In Race one just as Tony Critchley looked like he had done enough to secure victory a sudden and monumental header saw him desperately attempting to scramble back into the boat without success. Despite a quick recovery it gave the race to the leading Solo sailed by Dave Woodhead (Elton S C) followed by the Nield's Albacore and the second Solo, Dave Eccles (Leigh and Lowton S C) Tony recovered to 4th.
Race 2 saw a similar pattern established, but this time Tony managed to stay in the boat and take the race followed again by the consistent Nields in their Albacore. (Quite remarkable that in a series for over 50 year olds there is a father and son combination sailing!)
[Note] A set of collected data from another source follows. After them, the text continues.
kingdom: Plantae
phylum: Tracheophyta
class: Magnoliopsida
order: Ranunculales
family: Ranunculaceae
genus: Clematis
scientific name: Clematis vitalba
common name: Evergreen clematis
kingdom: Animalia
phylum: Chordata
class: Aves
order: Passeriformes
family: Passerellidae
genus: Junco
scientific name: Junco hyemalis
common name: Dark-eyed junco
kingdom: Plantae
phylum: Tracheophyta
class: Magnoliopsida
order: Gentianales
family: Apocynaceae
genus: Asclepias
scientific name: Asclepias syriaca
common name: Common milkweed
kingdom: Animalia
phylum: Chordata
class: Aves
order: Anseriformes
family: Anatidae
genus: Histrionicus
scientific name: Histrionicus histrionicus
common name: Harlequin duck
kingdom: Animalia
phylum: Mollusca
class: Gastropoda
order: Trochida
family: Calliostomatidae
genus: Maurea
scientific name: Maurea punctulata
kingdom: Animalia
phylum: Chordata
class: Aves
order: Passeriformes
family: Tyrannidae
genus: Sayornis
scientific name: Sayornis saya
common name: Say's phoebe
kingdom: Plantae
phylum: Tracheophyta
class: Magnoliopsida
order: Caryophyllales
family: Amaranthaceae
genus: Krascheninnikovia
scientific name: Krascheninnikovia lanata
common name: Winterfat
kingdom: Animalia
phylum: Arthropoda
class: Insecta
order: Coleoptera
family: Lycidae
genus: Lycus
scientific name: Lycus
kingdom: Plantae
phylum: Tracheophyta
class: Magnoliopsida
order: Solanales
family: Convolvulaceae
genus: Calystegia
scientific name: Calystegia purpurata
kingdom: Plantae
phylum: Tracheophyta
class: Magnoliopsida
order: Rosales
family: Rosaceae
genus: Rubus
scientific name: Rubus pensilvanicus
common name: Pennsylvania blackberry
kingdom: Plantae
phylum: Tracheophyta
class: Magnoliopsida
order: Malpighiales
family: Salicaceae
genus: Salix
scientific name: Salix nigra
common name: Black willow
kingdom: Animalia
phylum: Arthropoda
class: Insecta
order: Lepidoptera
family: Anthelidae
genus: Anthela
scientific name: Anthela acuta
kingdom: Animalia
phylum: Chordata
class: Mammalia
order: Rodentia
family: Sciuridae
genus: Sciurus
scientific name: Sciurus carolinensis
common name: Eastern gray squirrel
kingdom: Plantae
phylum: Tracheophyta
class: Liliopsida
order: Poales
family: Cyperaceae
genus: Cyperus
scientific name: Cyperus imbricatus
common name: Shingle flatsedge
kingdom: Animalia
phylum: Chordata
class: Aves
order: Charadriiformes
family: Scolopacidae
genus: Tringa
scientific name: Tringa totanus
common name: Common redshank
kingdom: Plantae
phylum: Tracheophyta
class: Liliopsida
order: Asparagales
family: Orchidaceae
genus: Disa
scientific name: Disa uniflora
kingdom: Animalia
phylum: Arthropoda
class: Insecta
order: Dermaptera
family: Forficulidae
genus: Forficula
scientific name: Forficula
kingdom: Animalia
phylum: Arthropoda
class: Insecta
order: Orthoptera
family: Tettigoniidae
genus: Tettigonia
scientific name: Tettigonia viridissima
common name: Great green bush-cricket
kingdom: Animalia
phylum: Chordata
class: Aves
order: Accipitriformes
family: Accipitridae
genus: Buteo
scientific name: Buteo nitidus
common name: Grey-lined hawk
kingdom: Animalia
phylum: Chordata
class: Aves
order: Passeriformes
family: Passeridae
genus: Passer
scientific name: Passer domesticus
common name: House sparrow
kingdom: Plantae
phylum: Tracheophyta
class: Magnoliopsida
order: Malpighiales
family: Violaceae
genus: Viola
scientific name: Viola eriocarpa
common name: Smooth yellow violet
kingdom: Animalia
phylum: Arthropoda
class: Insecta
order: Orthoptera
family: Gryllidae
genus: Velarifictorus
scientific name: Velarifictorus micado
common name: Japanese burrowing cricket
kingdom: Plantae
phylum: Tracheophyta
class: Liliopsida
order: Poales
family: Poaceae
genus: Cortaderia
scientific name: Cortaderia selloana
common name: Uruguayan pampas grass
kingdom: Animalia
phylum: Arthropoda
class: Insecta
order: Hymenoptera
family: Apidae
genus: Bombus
Dave Woodhead led the slower handicap boats in to take 3rd and the Graduate of Dave Ivins and Lesley Johnson (Bolton SC) took 4th.It was down to race 3 to settle the event between the Supernova, Albacore and leading Solo. In the end Dave Woodhead managed to keep the faster boats within range to take them on handicap in his Solo, with the Supernova second and Albacore third. The improving Graduate took 4th place.
Elsewhere in the fleet a group of Solos and another group of Miracles enjoyed close class racing within the bigger fleet, whilst a couple of Phantoms and RS200s showed some great boat speed at times.
Prizes were awarded to the first four with the sprightly 80 year old Joe Nield claiming the oldest sailor prize. He can put those a quarter of his age to shame when responding to those sudden windshifts!